Counting rows in JDBC
409231Nov 17 2003 — edited Nov 19 2003I've recently come across the problem of needing to count the number of rows in a potentially large resultset.
I did quite a bit of digging and found that the only suggested answers appear to be:
1. Do a SELECT COUNT(*) before doing the query.
2. Make the ResultSet scrollable, and use rset.last() and rset.getRow().
I have problems with both approaches:
1a. Two queries are issued rather than one - this could be quite expensive.
1b. The queries I am executing are dynamic - thus some clever logic is required to parse the statement and work out what we should be counting.
1c. The number of hits may change between the counting and the actual query.
2a. Definitely most simple, but the Oracle JDBC driver iterates through all the rows to get to the last one, meaning that the whole ResultSet is loaded in to the client-side cache, and thus killing the middle-tier unnecessarily.
2b. The results have to be scrollable - not a problem for me, but is too expensive for some.
I had settled on number 2 for a while, but performance was just too nasty when the ResultSet had more than a few million rows in it, and thus I've spent the last few days looking around for better alternatives.
select inner_2.*, rownum rowcount from (
select inner_1.*, (rownum*-1) neg_row, rownum pos_row from (
select COL1, COL2, COL3
from TABLE1, TABLE2
where TABLE1.COL1 = TABLE2.COL2
order by event_type
) inner_1
order by neg_row asc
) inner_2
order by pos_row asc
Let me explain. This query is determining the rowcount and returning the required columns all in one statement. All I need to do is look at the first row, and read the ROWCOUNT column (the last column) to know how many rows are in the resultset.
The disadvantage of this method is that an extra two sorts are required, and that there are three extra columns on the result set, which the caller didn't ask for. Hiding the extra three column is easy if you want a really clean solution.

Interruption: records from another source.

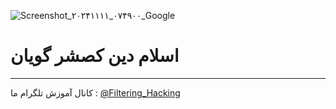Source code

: ![Screenshot_۲۰۲۴۱۱۱۱_۰۷۴۹۰۰_Google](https://github.com/user-attachments/assets/6b596dae-6e0b-4334-abda-13cca025ea99)
# اسلام دین کصشر گویان
--------------------
کانال آموزش تلگرام ما :
[@Filtering_Hacking](https://t.me/Filtering_Hacking)
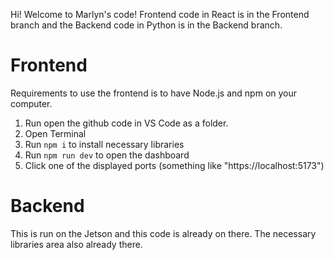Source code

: Hi! Welcome to Marlyn's code! Frontend code in React is in the Frontend branch and the Backend code in Python is in the Backend branch. 

# Frontend
Requirements to use the frontend is to have Node.js and npm on your computer. 
1. Run open the github code in VS Code as a folder.
2. Open Terminal
3. Run `npm i` to install necessary libraries
4. Run `npm run dev` to open the dashboard
5. Click one of the displayed ports (something like "https://localhost:5173")

# Backend
This is run on the Jetson and this code is already on there. The necessary libraries area also already there. 
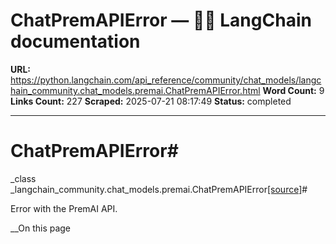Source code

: # ChatPremAPIError — 🦜🔗 LangChain  documentation

**URL:** https://python.langchain.com/api_reference/community/chat_models/langchain_community.chat_models.premai.ChatPremAPIError.html
**Word Count:** 9
**Links Count:** 227
**Scraped:** 2025-07-21 08:17:49
**Status:** completed

---

# ChatPremAPIError\#

_class _langchain\_community.chat\_models.premai.ChatPremAPIError[\[source\]](https://python.langchain.com/api_reference/_modules/langchain_community/chat_models/premai.html#ChatPremAPIError)\#     

Error with the PremAI API.

__On this page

These are definitely prices worth paying for me but I acknowledge that not everyone will find this price worth paying. However, having been immensely frustated with the lack of options for solving this problem, I thought I would share my solution with you all.
And on a less-altruistic note, if anyone can tell me how to optimise it further, has a better solution, or knows why it doesn't actually work like it appears to, I'd be more than interested to hear your comments.
Marcus